Question 2. This is what I tried for $n=3$ and $\lambda=\text{Index}_{\{f\}}(p)=2$, for a critical point $p$ of a Morse function $f$ on a compact $n$-manifold $M$, $n=3$ and $\lambda=\text{Index}_{\{f\}}(p)=2$. Is this correct, and why?
We are given that $A$, the matrix for $f$ in Proposition 12.2 (could be a "Hessian"), is symmetric, invertible and not negative definite.
We are given that there exists a vector subspace $V$ of $T_pM$ with dimension $\lambda=2$ that represents vanishing of exactly $n-\lambda=3-2=1$ of the $x^i$'s such that at least of the following vector subspaces $\{x^1 = 0\}, \{x^2 = 0\}, \{x^3 = 0\}$ is $V$ and such that $d^2_pf|_V$ is negative definite.
We deduce that $-A$ is the matrix for $-f$ in Proposition 12.2 (could be a "Hessian").
We have to show that $-A$ not negative definite.
We have to show that there exists a vector subspace $W$ of $T_pM$ with dimension $n-\lambda=3-2=1$ that represents vanishing of exactly $\lambda=2$ of the $x^i$'s such that at least of the following vector subspaces $\{x^1 = 0, x^2 = 0\}, \{x^2 = 0, x^3 = 0\}, \{x^3 = 0, x^1 = 0\}$ is $W$ and such that $d^2_p(-f)|_W = -d^2_pf|_W$ is negative definite.
We have to show that for any vector subspace $S$ of $T_pM$ with dimension $2$, $d^2_p(-f)|_S = -d^2_pf|_S$ is not negative definite.

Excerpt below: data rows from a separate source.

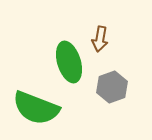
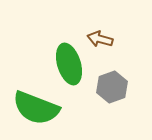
brown arrow: rotated 95 degrees clockwise
green ellipse: moved 2 px down
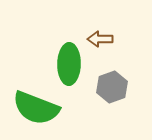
brown arrow: rotated 15 degrees counterclockwise
green ellipse: rotated 18 degrees clockwise
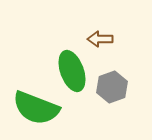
green ellipse: moved 3 px right, 7 px down; rotated 21 degrees counterclockwise
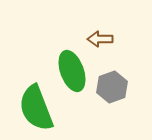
green semicircle: rotated 48 degrees clockwise
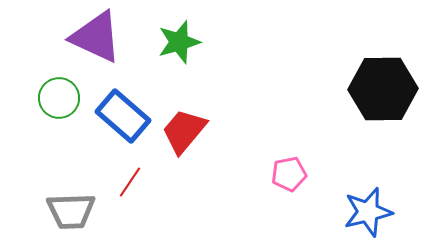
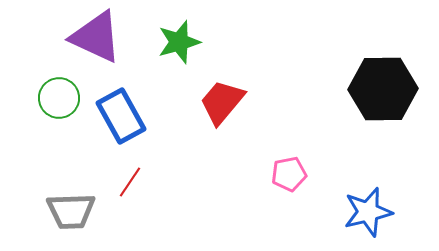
blue rectangle: moved 2 px left; rotated 20 degrees clockwise
red trapezoid: moved 38 px right, 29 px up
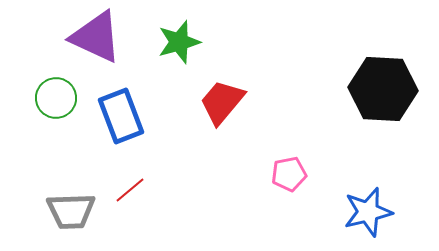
black hexagon: rotated 4 degrees clockwise
green circle: moved 3 px left
blue rectangle: rotated 8 degrees clockwise
red line: moved 8 px down; rotated 16 degrees clockwise
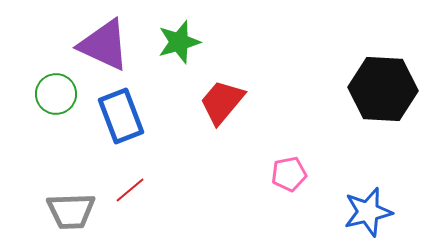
purple triangle: moved 8 px right, 8 px down
green circle: moved 4 px up
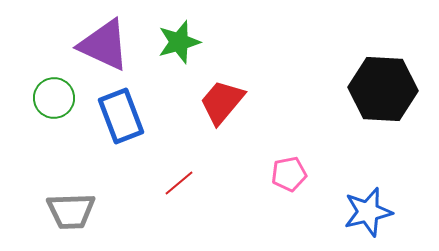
green circle: moved 2 px left, 4 px down
red line: moved 49 px right, 7 px up
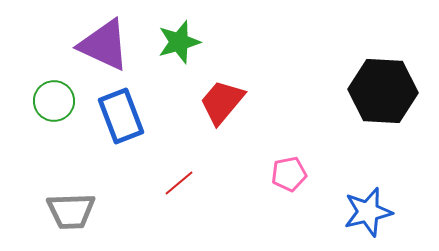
black hexagon: moved 2 px down
green circle: moved 3 px down
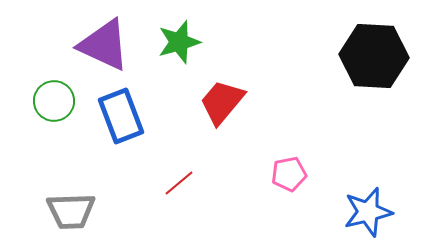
black hexagon: moved 9 px left, 35 px up
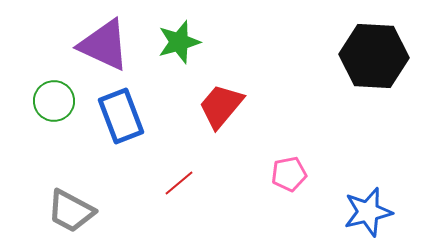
red trapezoid: moved 1 px left, 4 px down
gray trapezoid: rotated 30 degrees clockwise
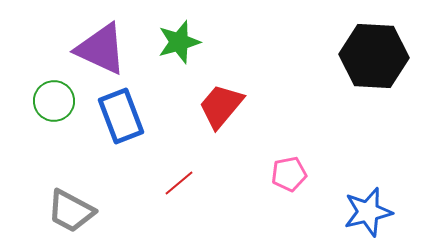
purple triangle: moved 3 px left, 4 px down
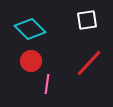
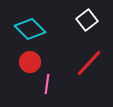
white square: rotated 30 degrees counterclockwise
red circle: moved 1 px left, 1 px down
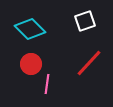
white square: moved 2 px left, 1 px down; rotated 20 degrees clockwise
red circle: moved 1 px right, 2 px down
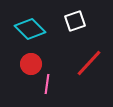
white square: moved 10 px left
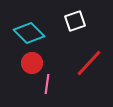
cyan diamond: moved 1 px left, 4 px down
red circle: moved 1 px right, 1 px up
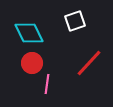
cyan diamond: rotated 20 degrees clockwise
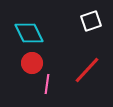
white square: moved 16 px right
red line: moved 2 px left, 7 px down
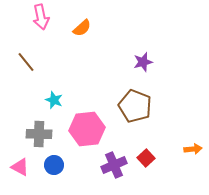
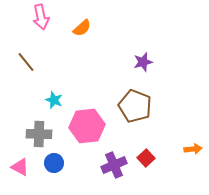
pink hexagon: moved 3 px up
blue circle: moved 2 px up
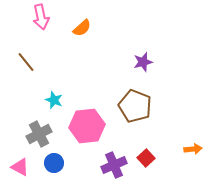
gray cross: rotated 30 degrees counterclockwise
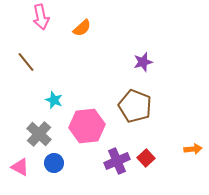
gray cross: rotated 20 degrees counterclockwise
purple cross: moved 3 px right, 4 px up
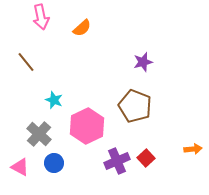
pink hexagon: rotated 20 degrees counterclockwise
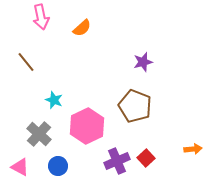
blue circle: moved 4 px right, 3 px down
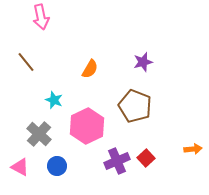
orange semicircle: moved 8 px right, 41 px down; rotated 18 degrees counterclockwise
blue circle: moved 1 px left
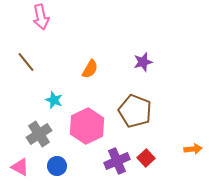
brown pentagon: moved 5 px down
gray cross: rotated 15 degrees clockwise
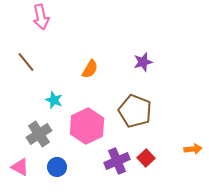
blue circle: moved 1 px down
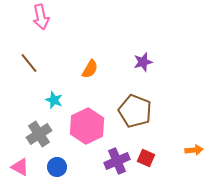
brown line: moved 3 px right, 1 px down
orange arrow: moved 1 px right, 1 px down
red square: rotated 24 degrees counterclockwise
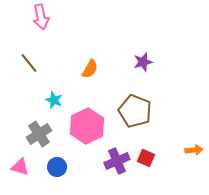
pink triangle: rotated 12 degrees counterclockwise
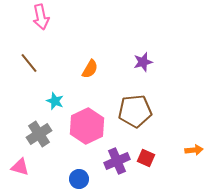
cyan star: moved 1 px right, 1 px down
brown pentagon: rotated 28 degrees counterclockwise
blue circle: moved 22 px right, 12 px down
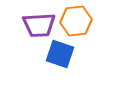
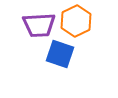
orange hexagon: rotated 20 degrees counterclockwise
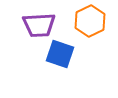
orange hexagon: moved 14 px right
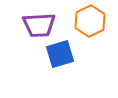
blue square: rotated 36 degrees counterclockwise
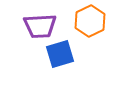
purple trapezoid: moved 1 px right, 1 px down
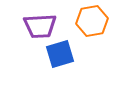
orange hexagon: moved 2 px right; rotated 16 degrees clockwise
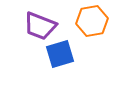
purple trapezoid: rotated 24 degrees clockwise
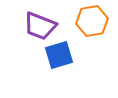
blue square: moved 1 px left, 1 px down
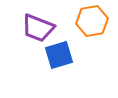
purple trapezoid: moved 2 px left, 2 px down
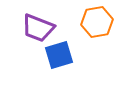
orange hexagon: moved 5 px right, 1 px down
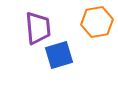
purple trapezoid: rotated 116 degrees counterclockwise
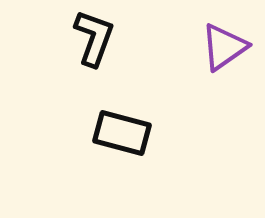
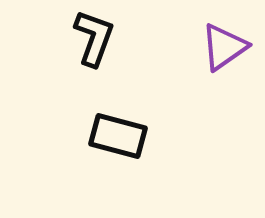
black rectangle: moved 4 px left, 3 px down
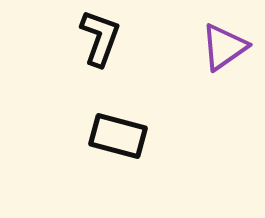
black L-shape: moved 6 px right
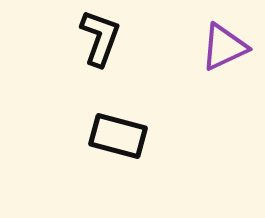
purple triangle: rotated 10 degrees clockwise
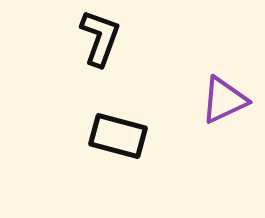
purple triangle: moved 53 px down
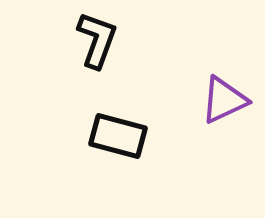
black L-shape: moved 3 px left, 2 px down
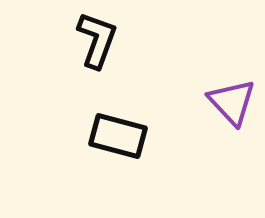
purple triangle: moved 8 px right, 2 px down; rotated 48 degrees counterclockwise
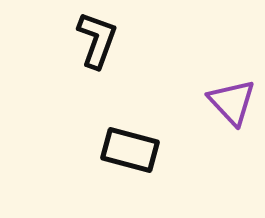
black rectangle: moved 12 px right, 14 px down
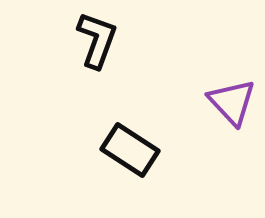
black rectangle: rotated 18 degrees clockwise
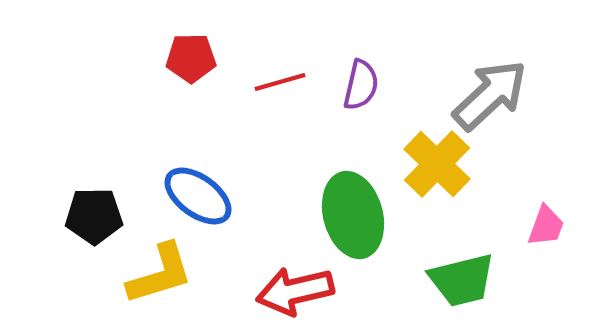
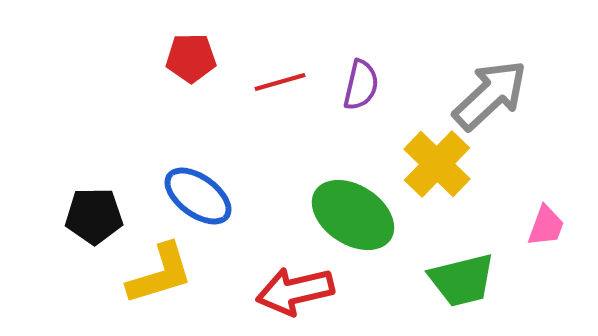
green ellipse: rotated 42 degrees counterclockwise
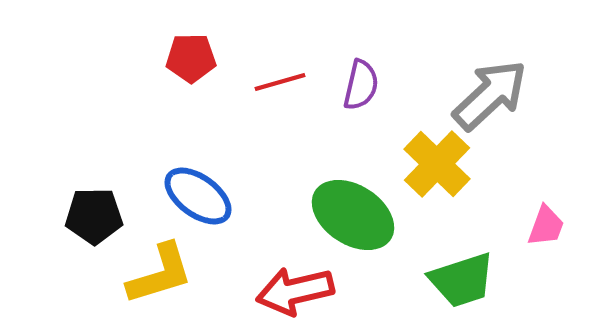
green trapezoid: rotated 4 degrees counterclockwise
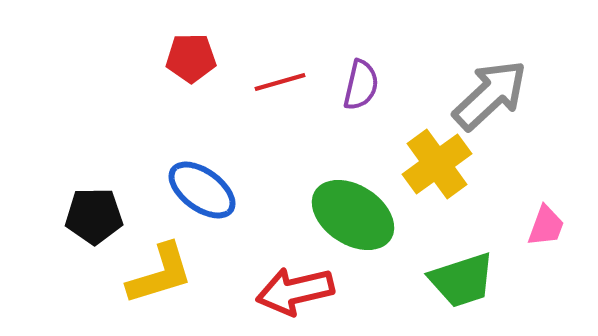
yellow cross: rotated 10 degrees clockwise
blue ellipse: moved 4 px right, 6 px up
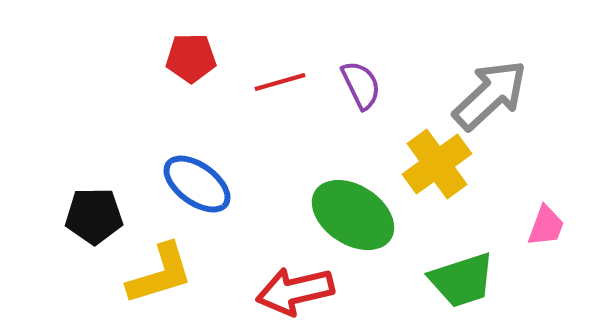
purple semicircle: rotated 39 degrees counterclockwise
blue ellipse: moved 5 px left, 6 px up
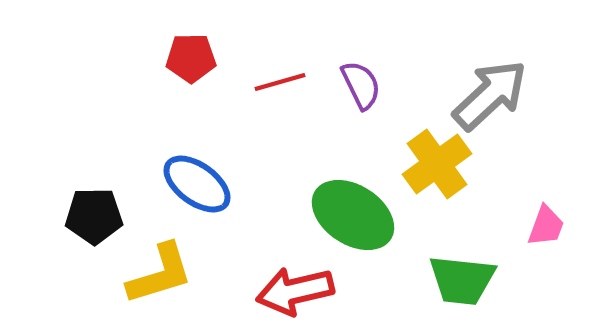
green trapezoid: rotated 24 degrees clockwise
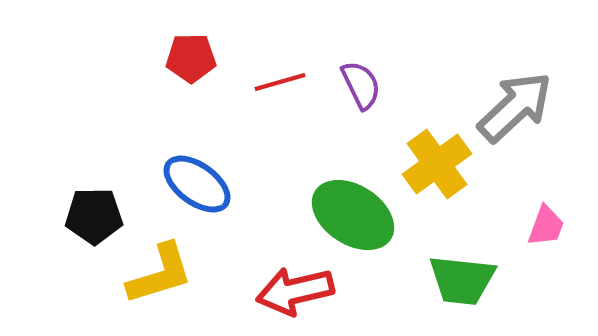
gray arrow: moved 25 px right, 12 px down
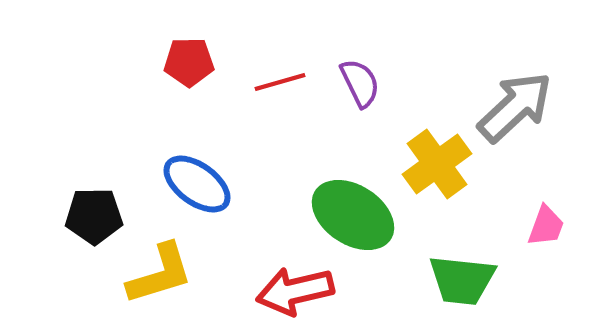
red pentagon: moved 2 px left, 4 px down
purple semicircle: moved 1 px left, 2 px up
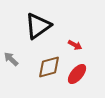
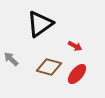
black triangle: moved 2 px right, 2 px up
red arrow: moved 1 px down
brown diamond: rotated 30 degrees clockwise
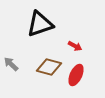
black triangle: rotated 16 degrees clockwise
gray arrow: moved 5 px down
red ellipse: moved 1 px left, 1 px down; rotated 15 degrees counterclockwise
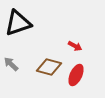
black triangle: moved 22 px left, 1 px up
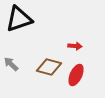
black triangle: moved 1 px right, 4 px up
red arrow: rotated 24 degrees counterclockwise
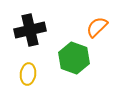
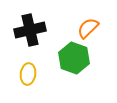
orange semicircle: moved 9 px left, 1 px down
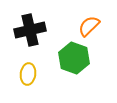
orange semicircle: moved 1 px right, 2 px up
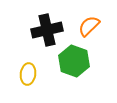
black cross: moved 17 px right
green hexagon: moved 3 px down
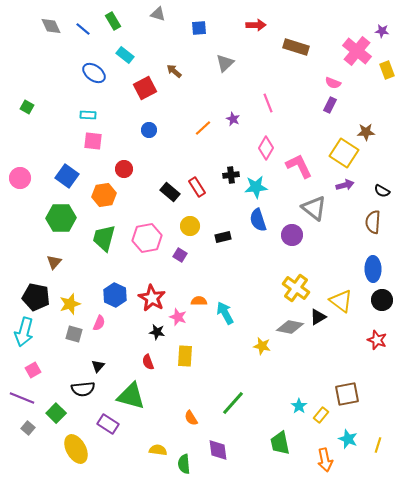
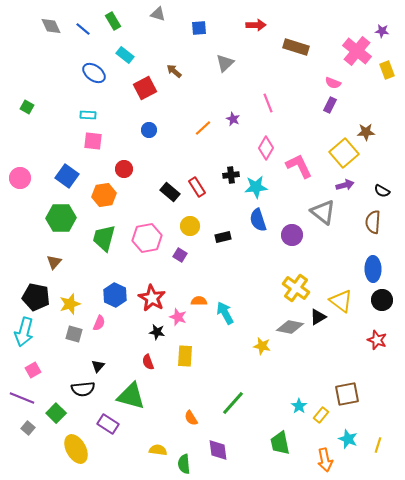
yellow square at (344, 153): rotated 16 degrees clockwise
gray triangle at (314, 208): moved 9 px right, 4 px down
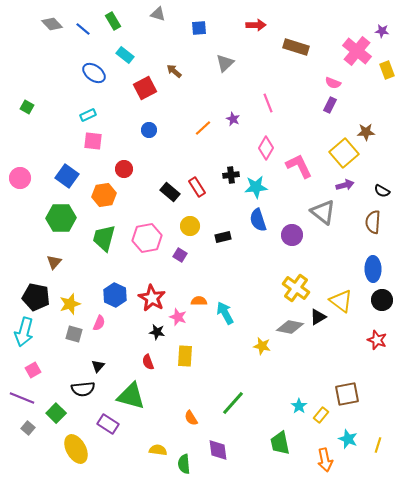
gray diamond at (51, 26): moved 1 px right, 2 px up; rotated 20 degrees counterclockwise
cyan rectangle at (88, 115): rotated 28 degrees counterclockwise
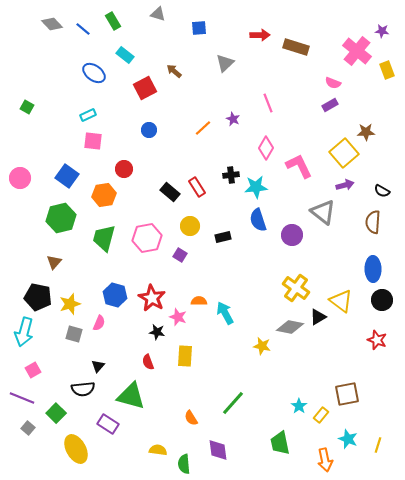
red arrow at (256, 25): moved 4 px right, 10 px down
purple rectangle at (330, 105): rotated 35 degrees clockwise
green hexagon at (61, 218): rotated 12 degrees counterclockwise
blue hexagon at (115, 295): rotated 10 degrees counterclockwise
black pentagon at (36, 297): moved 2 px right
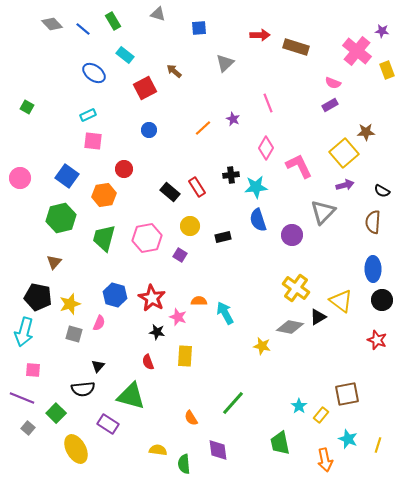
gray triangle at (323, 212): rotated 36 degrees clockwise
pink square at (33, 370): rotated 35 degrees clockwise
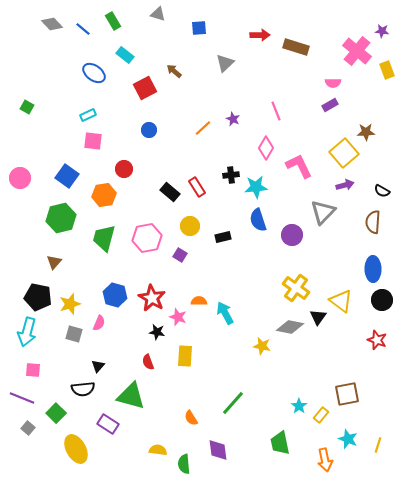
pink semicircle at (333, 83): rotated 21 degrees counterclockwise
pink line at (268, 103): moved 8 px right, 8 px down
black triangle at (318, 317): rotated 24 degrees counterclockwise
cyan arrow at (24, 332): moved 3 px right
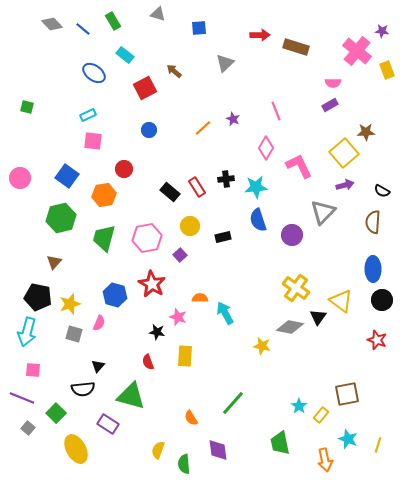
green square at (27, 107): rotated 16 degrees counterclockwise
black cross at (231, 175): moved 5 px left, 4 px down
purple square at (180, 255): rotated 16 degrees clockwise
red star at (152, 298): moved 14 px up
orange semicircle at (199, 301): moved 1 px right, 3 px up
yellow semicircle at (158, 450): rotated 78 degrees counterclockwise
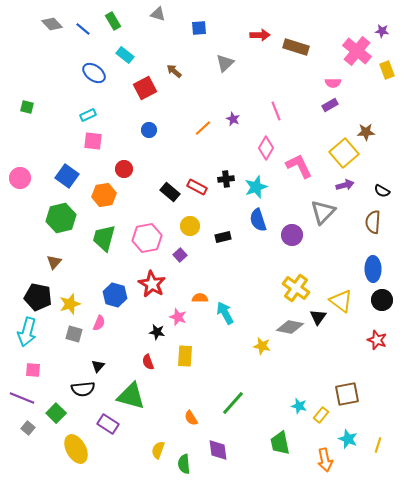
red rectangle at (197, 187): rotated 30 degrees counterclockwise
cyan star at (256, 187): rotated 15 degrees counterclockwise
cyan star at (299, 406): rotated 21 degrees counterclockwise
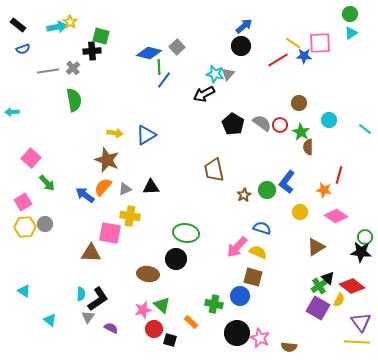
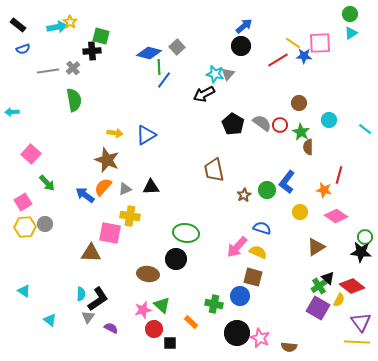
pink square at (31, 158): moved 4 px up
black square at (170, 340): moved 3 px down; rotated 16 degrees counterclockwise
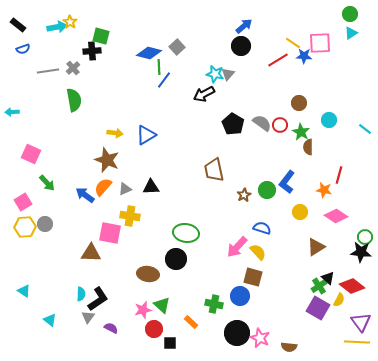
pink square at (31, 154): rotated 18 degrees counterclockwise
yellow semicircle at (258, 252): rotated 24 degrees clockwise
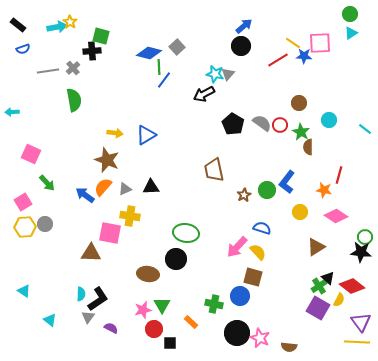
green triangle at (162, 305): rotated 18 degrees clockwise
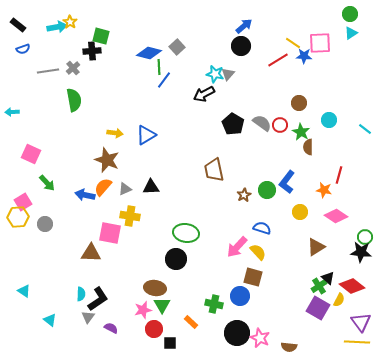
blue arrow at (85, 195): rotated 24 degrees counterclockwise
yellow hexagon at (25, 227): moved 7 px left, 10 px up
brown ellipse at (148, 274): moved 7 px right, 14 px down
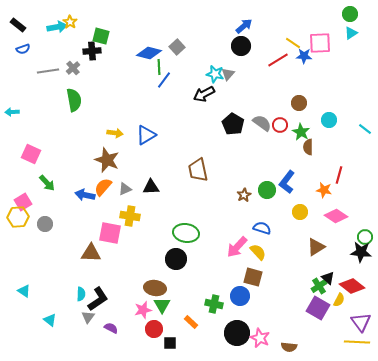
brown trapezoid at (214, 170): moved 16 px left
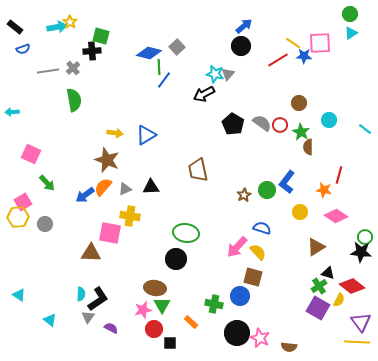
black rectangle at (18, 25): moved 3 px left, 2 px down
blue arrow at (85, 195): rotated 48 degrees counterclockwise
black triangle at (328, 278): moved 5 px up; rotated 24 degrees counterclockwise
cyan triangle at (24, 291): moved 5 px left, 4 px down
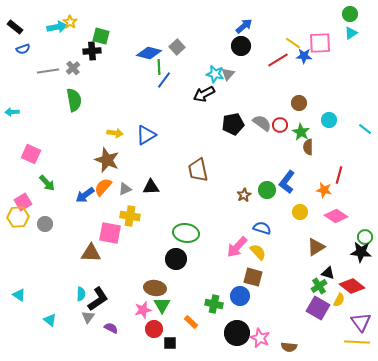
black pentagon at (233, 124): rotated 30 degrees clockwise
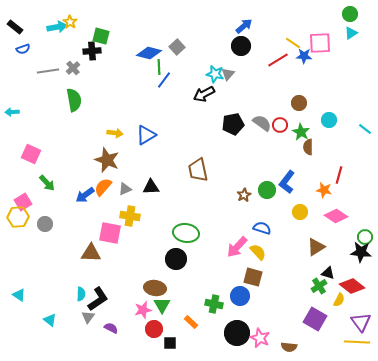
purple square at (318, 308): moved 3 px left, 11 px down
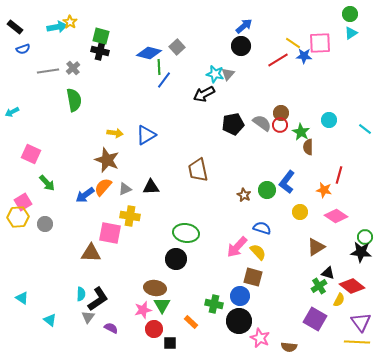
black cross at (92, 51): moved 8 px right; rotated 18 degrees clockwise
brown circle at (299, 103): moved 18 px left, 10 px down
cyan arrow at (12, 112): rotated 24 degrees counterclockwise
brown star at (244, 195): rotated 16 degrees counterclockwise
cyan triangle at (19, 295): moved 3 px right, 3 px down
black circle at (237, 333): moved 2 px right, 12 px up
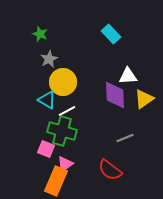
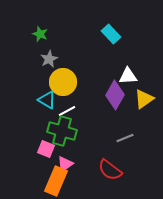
purple diamond: rotated 32 degrees clockwise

We have that the vanishing of a coordinate $x^i$ corresponds not to all the elements of row $i$ and column $i$ of the matrices $A$ and $-A$ becoming zero but to those elements deleted. (For example, $\text{diag}(-2, -2, 0)$ is not negative definite, but $\text{diag}(-2, -2)$ is negative definite.)
We have that $d^2_pf$ is negative definite if and only if $A$ is negative definite (Just checking that we mean negative definite matrix and not negative definite function or something).
By (5), $A$ is $\text{diag}(-2, -2, 2)$, $\text{diag}(-2, 2, -2)$ or $\text{diag}(2, -2, -2)$. Let's say $A = \text{diag}(-2, -2, 2)$
By (9) and (15), $-A = \text{diag}(2,2,-2)$.
By (15), $V = \{x^3 = 0\}$ because $\text{diag}(-2, -2)$ is negative definite.
Therefore: We show (11) by choosing $W = \{x^1 = 0, x^2 = 0\}$ because $\text{diag}(-2)$ is negative definite. We show (12) by showing that $\text{diag}(2,-2)$, $\text{diag}(2,-2)$ and $\text{diag}(2,2)$ are not negative definite. We show (10) by showing $-A$ in (16) is not negative definite.